• GIVEN PASSAGE:
-=-=-=-=-
Conic v2 Launch Proposal

On December 29th the last in a series of three DAO votes concluded. Through the culmination of these votes, the initial parameters for v2 Omnipools have been put into place by vlCNC holders. Per the plan outlined in our most recent Discourse post, it is now time to propose Conic v2.

At its core, Conic v2 will feel very similar to Conic v1 for users. As expressed to the community, the primary focus of v2 was making Conic as robust and secure as possible. Beyond security-focused implementation, Conic v2 does come with new features.

The paragraphs below outline each new feature that we propose Conic v2 launch with. Over the coming days a DAO vote will be held to determine whether Conic v2 shall launch in accordance with this proposal.

The following outlines each new feature that Conic v2 will launch with should this proposal pass:

Liquidity Allocation Modules (LAMs)

A core feature of v2 is the support for liquidity allocation modules (LAMs). A LAM contains the logic for allocating the liquidity of an Omnipool. In Conic v1, all liquidity was allocated to Curve and staked on Convex. This is the Curve&Convex LAM, which will also be used by default in Conic v2. However, an Omnipool may contain multiple LAMs. For instance, an Omnipool could contain a LAM that supports PRISMA rewards or a LAM that offers peg-keeping as a service with crvUSD. New LAMs can be added via CIPs. We envision LAMs to be the gateway for scaling Omnipool liquidity across a diverse range of markets.


Conic v2 introduces a liquidity bootstrapping mechanism, whereby holders of the crvUSD Omnipool LP token (cncCRVUSD) can bond their tokens in exchange for vlCNC (i.e., CNC locked for 4 to 8 months). Bonding will be enabled for the first 52 weeks. There is a fixed amount of vlCNC that can be bonded per week (epoch). As time passes in an epoch, a linearly-increasing discount gets applied to the amount of vlCNC that users can receive in exchange for cncCRVUSD LP tokens. The received cncCRVUSD LP tokens get staked on Conic to earn CRV and CVX (see reimbursement plan) before gradually being streamed as rewards to vlCNC holders. A total of 400,000 CNC will be allocated to the bonding mechanism. These funds will be allocated from the Conic treasury. The normal CNC inflation schedule will not be altered.

Platform Fees

We propose to launch Conic v2 with a 10% platform fee enabled. These fees would be charged on CRV and CVX earned by an Omnipool. Initially, 100% of platform fees will go to the debt (reimbursement) pool. Over time this will transition to vlCNC holders as well. Note that fees (incl. earnings from bonding) will only be paid to vlCNC holders that migrate their CNC to the new vlCNC locker.

Locker Migration

Conic v2 will use a new version of the vlCNC locker. This is due to additional logic that is needed to stream rewards to vlCNC holders other than CRV and CVX (e.g., such as bonded cncCRVUSD). Hence, on launch, the existing locker will be shut down, allowing all locked CNC to be withdrawn. The re-locking will be facilitated via the Conic UI. The first LAV will take place 3 weeks after launch.

Airdropped vlCNC Boost

Lockers (i.e., holders of vlCNC) that had CNC locked at any time since the protocol shut down will receive a boost on their vlCNC balance when they relock in the new vlCNC locker. This boost can be applied once to a single lock. The boost can be claimed in the first 6 months after launch. Note that earnings from bonding will be paid out to vlCNC holders using their boosted balance. The airdropped boost amount will be based on the vlCNC balance in the current locker (i.e., it will be based on the historic CNC amount locked and lock time boost).
-=-=-=-=-
• EXERCISES:
1 > According to the Conic v2 launch proposal, how much CNC will be allocated to the bonding mechanism?
2 > Write the next part of the Conic v2 launch proposal, picking up after its final sentence.
-=-=-=-=-
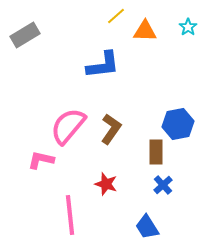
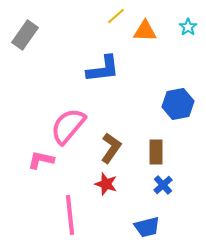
gray rectangle: rotated 24 degrees counterclockwise
blue L-shape: moved 4 px down
blue hexagon: moved 20 px up
brown L-shape: moved 19 px down
blue trapezoid: rotated 72 degrees counterclockwise
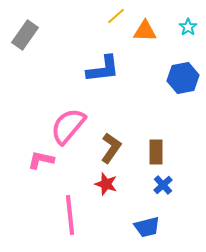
blue hexagon: moved 5 px right, 26 px up
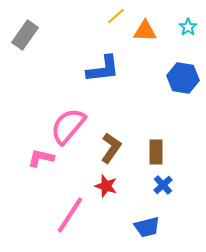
blue hexagon: rotated 20 degrees clockwise
pink L-shape: moved 2 px up
red star: moved 2 px down
pink line: rotated 39 degrees clockwise
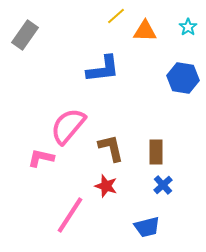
brown L-shape: rotated 48 degrees counterclockwise
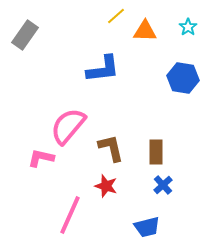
pink line: rotated 9 degrees counterclockwise
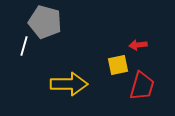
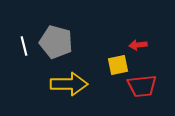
gray pentagon: moved 11 px right, 20 px down
white line: rotated 30 degrees counterclockwise
red trapezoid: rotated 68 degrees clockwise
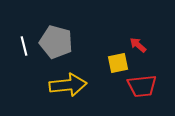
red arrow: rotated 48 degrees clockwise
yellow square: moved 2 px up
yellow arrow: moved 1 px left, 1 px down; rotated 6 degrees counterclockwise
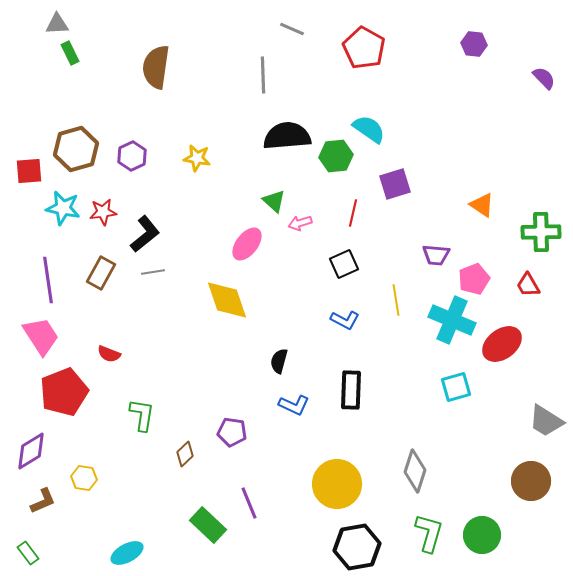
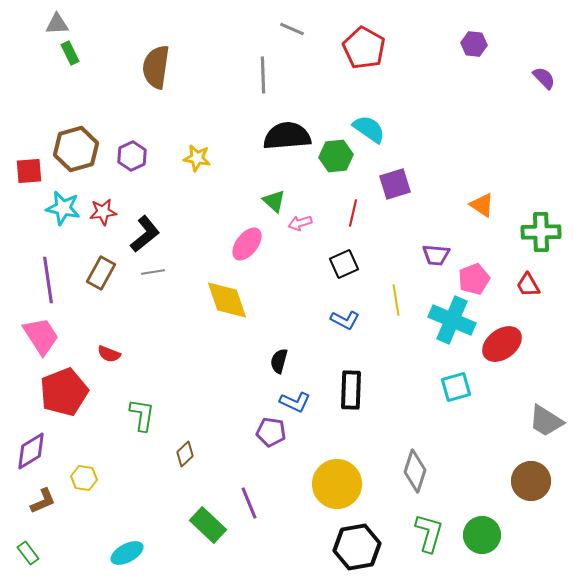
blue L-shape at (294, 405): moved 1 px right, 3 px up
purple pentagon at (232, 432): moved 39 px right
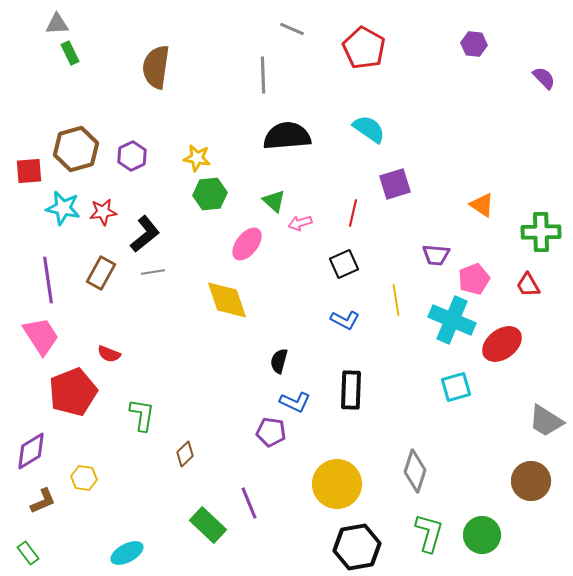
green hexagon at (336, 156): moved 126 px left, 38 px down
red pentagon at (64, 392): moved 9 px right
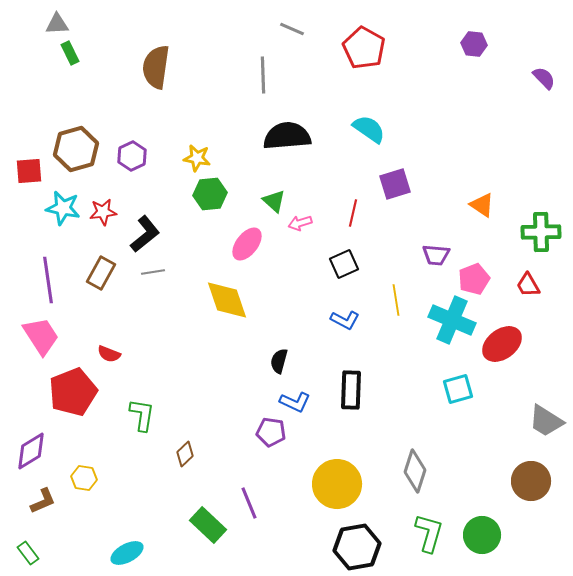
cyan square at (456, 387): moved 2 px right, 2 px down
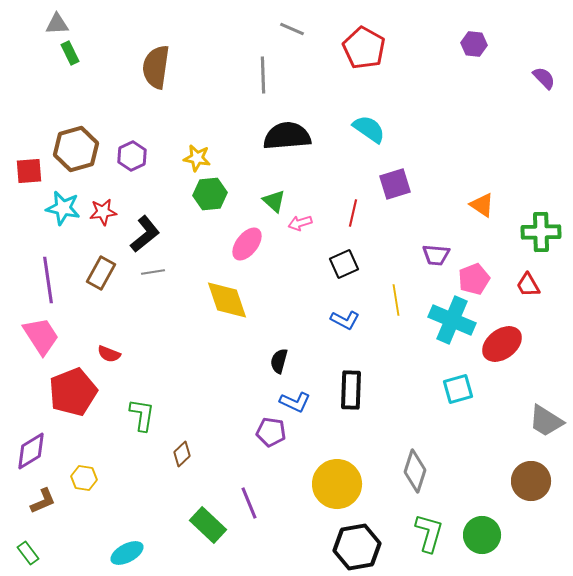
brown diamond at (185, 454): moved 3 px left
-=-=-=-=-
• ANSWER SET:
1 > A total of 400,000 CNC, drawn from the Conic treasury.

2 >
Reimbursement Plan

Conic v2 will enable platform fees, which will be fully allocated to the debt pool for the first year. Additionally, all CRV/CVX/CNC rewards earned from staking unclaimed cncCRVUSD LP tokens will be allocated to the debt pool. LPs that were affected by the exploits will receive Conic debt tokens that can be redeemed for funds that accrue in the debt pool or exchanged on secondary markets. Eligible LPs will be able to claim and redeem their debt tokens via the Conic UI upon v2 launch. The parameters for debt token claiming and tokenomics are outlined as follows:

  • Total supply: 4,337,233
  • 6 month claim period
  • Claimable balances (i.e., affected users’ share of the debt pool) are based on the USD value lost at the time of exploit.

CNC Inflation

On August 2nd, as per the results of a DAO vote, CNC emissions to Conic Omnipools were paused. CNC inflation will be re-enabled upon v2 launch. The inflation schedule will continue where it left off when it was first paused.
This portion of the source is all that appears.